NIKKEI ASIAN REVIEW
Xi right to play for time in trade war with Trump
Beijing set to win breathing space as it mulls confrontation
versus cooperation
Minxin Pei
In early March last year, the eve of the U.S.-China trade war, President
Donald Trump declared in a tweet that "trade wars are good, and easy to
win." A year later, as American and Chinese negotiators put the
finishing touches on a trade deal to end their trade war, it should
become abundantly clear to the former real estate magnate that trade
wars are not only bad, but also very hard to win.
What Trump expected to be a "cake walk" turned out to be a monthslong
slog with Beijing, a clear underdog in the fight. Yet, by refusing to
capitulate and dragging out the talks, President Xi Jinping bought
valuable time in dealing with his toughest foreign policy challenge
since coming to power in late 2012. In the event of a deal, Xi will gain
even more time to formulate and execute a long-term strategy to confront
a United States that has elevated China to the unwelcome status of its
most serious strategic adversary.
Of course, should Washington and Beijing actually reach a deal by the
end of April -- a likely but not guaranteed outcome -- Trump would
undoubtedly tout it as his triumph (he has already called the
deal-in-progress "epic"). But based on the details of the deal leaked to
the press, it seems that its modest scope will hardly deserve the
adjective "epic," and the meager concessions offered by Beijing (such as
purchase of American goods China will need to import anyway) will make
Trump look more like a loser than a winner.
Few could have envisioned this outcome when Trump launched his trade war
against China in June last year. Given the lopsided trade balance in
favor of China, the conventional wisdom was that Trump had all the
leverage to force China to agree to a radical overhaul of its trade
practices, which would also require major reforms of its state-dominated
economic system. Additionally, initial Chinese miscalculations -- such
as responding hastily to Washington's first-round of tariff increases on
$50 billion worth of Chinese imports with proportional retaliation --
allowed Trump to raise the stakes further by levying 10% tariffs on an
additional $250 billion of Chinese imports and threatening to increase
the tariffs to 25% starting in January 2019.
There was no question that Trump's shock-and-awe tactic initially
produced desired effect. Business confidence in China tanked while
foreign companies accelerated plans to relocate supply chains out of
China. It was commonly assumed that, if China wanted to preserve its
lucrative trade with the U.S., which registered a surplus of $419
billion in China's favor in 2018, it would have to accept America's
stringent demands to open its economy and implement credible policies to
protect American intellectual property rights and end subsidies to
state-owned enterprises.
Despite its huge disadvantage in a dollar-for-dollar tariff duel with
the U.S., China held firm and consistently stuck to its bottom-line:
agreeing to substantial increases of Chinese purchase of American
products and limited market opening measures but little else. Such a
negotiating position might not have been tenable had Trump maintained
his uncompromising stance and high-pressure tactics.
But Trump's political calculations, and his actions, quickly changed
after the Republican Party took a drubbing in the November midterm
elections. By that time, the escalating trade war with China had alarmed
investors and sent stock indexes, which Trump sees as gauges of his
personal popularity, tumbling down around the world. American economic
momentum also began to slacken as the effects of Trump's tax cut
dissipated.

EXTRACTED INFORMATION:

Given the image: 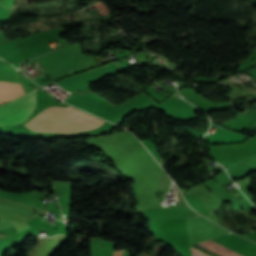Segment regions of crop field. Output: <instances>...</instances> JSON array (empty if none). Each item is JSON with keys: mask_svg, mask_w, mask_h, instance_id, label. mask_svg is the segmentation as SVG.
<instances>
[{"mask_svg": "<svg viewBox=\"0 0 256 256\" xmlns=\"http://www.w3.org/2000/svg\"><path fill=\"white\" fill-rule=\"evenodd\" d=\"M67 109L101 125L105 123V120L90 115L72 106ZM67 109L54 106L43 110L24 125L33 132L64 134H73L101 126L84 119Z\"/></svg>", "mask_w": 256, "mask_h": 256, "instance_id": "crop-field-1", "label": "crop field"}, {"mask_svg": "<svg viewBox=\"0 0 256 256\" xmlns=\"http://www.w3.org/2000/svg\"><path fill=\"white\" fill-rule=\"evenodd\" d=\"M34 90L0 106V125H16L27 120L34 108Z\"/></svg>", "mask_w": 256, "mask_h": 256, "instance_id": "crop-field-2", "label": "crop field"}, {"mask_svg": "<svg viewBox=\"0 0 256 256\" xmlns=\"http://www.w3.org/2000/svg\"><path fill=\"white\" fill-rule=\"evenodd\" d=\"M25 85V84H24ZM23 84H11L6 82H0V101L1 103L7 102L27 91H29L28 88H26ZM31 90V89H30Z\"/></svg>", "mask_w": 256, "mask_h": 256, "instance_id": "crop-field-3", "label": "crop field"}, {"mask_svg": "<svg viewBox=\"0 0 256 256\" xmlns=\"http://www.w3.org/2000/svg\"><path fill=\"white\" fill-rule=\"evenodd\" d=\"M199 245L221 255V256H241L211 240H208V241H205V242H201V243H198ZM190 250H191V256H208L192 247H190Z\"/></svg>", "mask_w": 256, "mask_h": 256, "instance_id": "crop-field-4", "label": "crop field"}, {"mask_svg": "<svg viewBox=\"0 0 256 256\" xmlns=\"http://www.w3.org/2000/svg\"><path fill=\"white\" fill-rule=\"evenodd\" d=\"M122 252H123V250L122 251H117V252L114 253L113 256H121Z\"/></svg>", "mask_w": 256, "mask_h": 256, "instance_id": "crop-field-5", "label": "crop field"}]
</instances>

---

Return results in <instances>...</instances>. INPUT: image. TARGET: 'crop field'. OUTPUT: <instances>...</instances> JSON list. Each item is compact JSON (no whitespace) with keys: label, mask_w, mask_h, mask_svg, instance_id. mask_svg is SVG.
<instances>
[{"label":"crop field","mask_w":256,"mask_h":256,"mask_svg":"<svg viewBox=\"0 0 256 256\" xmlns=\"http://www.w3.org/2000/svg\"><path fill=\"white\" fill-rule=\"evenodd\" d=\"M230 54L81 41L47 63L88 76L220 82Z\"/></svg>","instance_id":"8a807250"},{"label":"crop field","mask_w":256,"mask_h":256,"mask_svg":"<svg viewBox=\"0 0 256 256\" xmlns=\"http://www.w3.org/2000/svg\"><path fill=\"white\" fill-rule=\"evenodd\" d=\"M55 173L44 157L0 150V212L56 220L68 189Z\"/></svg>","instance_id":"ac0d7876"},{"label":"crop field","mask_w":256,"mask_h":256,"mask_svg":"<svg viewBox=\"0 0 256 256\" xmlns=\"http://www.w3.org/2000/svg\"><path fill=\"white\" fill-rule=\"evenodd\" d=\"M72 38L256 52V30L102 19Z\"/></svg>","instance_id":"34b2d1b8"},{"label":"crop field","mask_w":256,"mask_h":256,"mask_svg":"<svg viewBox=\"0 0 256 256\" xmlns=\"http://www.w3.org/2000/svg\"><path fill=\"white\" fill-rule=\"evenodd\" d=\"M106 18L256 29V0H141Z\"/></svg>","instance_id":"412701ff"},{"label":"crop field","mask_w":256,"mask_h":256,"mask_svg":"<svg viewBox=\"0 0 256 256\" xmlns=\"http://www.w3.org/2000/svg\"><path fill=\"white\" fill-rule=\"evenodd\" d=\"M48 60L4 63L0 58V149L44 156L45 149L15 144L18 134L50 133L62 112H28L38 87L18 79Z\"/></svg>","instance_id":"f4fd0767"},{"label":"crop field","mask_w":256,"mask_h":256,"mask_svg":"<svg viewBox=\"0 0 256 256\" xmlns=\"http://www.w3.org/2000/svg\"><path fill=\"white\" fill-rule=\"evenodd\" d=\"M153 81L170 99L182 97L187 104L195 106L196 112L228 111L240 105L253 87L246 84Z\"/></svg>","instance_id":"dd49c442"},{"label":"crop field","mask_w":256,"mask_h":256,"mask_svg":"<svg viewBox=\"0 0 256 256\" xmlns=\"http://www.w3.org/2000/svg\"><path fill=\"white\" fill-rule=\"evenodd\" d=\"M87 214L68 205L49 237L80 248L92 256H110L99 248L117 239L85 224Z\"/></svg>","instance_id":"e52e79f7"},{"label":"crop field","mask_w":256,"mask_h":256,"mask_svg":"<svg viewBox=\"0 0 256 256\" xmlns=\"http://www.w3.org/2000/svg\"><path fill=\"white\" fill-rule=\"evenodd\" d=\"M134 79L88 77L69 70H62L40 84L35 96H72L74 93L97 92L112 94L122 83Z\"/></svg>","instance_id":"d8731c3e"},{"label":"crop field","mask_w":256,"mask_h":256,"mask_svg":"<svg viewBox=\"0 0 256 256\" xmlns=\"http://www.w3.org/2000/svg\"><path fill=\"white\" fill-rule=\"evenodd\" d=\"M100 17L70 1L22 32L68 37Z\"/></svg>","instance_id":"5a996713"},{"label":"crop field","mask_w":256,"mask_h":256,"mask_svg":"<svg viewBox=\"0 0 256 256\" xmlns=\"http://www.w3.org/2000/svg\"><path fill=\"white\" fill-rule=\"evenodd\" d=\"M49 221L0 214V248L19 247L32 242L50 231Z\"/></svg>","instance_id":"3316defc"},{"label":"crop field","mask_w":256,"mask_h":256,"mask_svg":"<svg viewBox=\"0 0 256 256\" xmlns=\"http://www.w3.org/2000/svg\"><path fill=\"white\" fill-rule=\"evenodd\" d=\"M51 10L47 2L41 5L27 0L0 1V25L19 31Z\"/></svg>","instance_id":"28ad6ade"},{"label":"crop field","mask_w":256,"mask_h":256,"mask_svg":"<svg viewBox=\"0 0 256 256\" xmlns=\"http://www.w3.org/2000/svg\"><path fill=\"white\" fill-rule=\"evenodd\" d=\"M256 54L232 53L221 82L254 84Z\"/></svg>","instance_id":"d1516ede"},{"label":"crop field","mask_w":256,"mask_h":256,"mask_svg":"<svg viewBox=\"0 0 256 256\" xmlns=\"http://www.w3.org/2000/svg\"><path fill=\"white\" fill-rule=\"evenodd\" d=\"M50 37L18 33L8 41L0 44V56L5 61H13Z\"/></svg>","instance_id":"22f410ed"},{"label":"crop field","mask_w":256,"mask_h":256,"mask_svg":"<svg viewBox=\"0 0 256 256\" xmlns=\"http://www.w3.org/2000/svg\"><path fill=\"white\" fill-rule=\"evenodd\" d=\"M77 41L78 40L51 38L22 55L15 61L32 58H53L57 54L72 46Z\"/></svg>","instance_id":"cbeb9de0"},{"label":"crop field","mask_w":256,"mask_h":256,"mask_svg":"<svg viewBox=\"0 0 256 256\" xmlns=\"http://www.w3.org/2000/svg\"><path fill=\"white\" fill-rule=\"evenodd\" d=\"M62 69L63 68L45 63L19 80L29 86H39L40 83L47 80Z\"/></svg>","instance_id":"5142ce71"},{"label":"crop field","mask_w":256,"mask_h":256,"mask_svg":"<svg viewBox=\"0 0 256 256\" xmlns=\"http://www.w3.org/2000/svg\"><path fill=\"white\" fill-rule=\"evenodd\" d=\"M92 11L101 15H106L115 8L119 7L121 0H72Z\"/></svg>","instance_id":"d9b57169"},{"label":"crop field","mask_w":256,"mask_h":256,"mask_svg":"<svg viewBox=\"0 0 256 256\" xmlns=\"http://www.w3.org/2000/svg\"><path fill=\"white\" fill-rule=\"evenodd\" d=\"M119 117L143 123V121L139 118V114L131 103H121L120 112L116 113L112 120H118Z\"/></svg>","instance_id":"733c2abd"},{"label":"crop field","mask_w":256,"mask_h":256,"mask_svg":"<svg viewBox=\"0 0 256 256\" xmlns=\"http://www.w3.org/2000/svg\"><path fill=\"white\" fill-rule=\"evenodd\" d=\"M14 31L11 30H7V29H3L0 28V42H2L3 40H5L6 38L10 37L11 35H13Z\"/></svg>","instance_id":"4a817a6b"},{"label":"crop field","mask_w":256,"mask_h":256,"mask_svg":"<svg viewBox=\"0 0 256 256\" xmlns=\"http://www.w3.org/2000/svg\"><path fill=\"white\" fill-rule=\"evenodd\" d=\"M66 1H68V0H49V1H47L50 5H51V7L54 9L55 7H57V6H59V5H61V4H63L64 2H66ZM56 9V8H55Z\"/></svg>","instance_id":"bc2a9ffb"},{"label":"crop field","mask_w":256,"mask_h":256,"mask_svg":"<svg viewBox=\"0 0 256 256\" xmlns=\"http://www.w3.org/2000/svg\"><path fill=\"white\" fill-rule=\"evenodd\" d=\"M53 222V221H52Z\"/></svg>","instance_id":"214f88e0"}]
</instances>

PROBLEMS TO WORK ON:
A) In the trade war article, what tariff rate did Trump first levy on the additional $250 billion of Chinese imports?
B) List every dollar amount that appears in the trade war article.
You can leave the lines aside.

IN RESPONSE:
A) 10%

B) $50 billion, $250 billion, $419 billion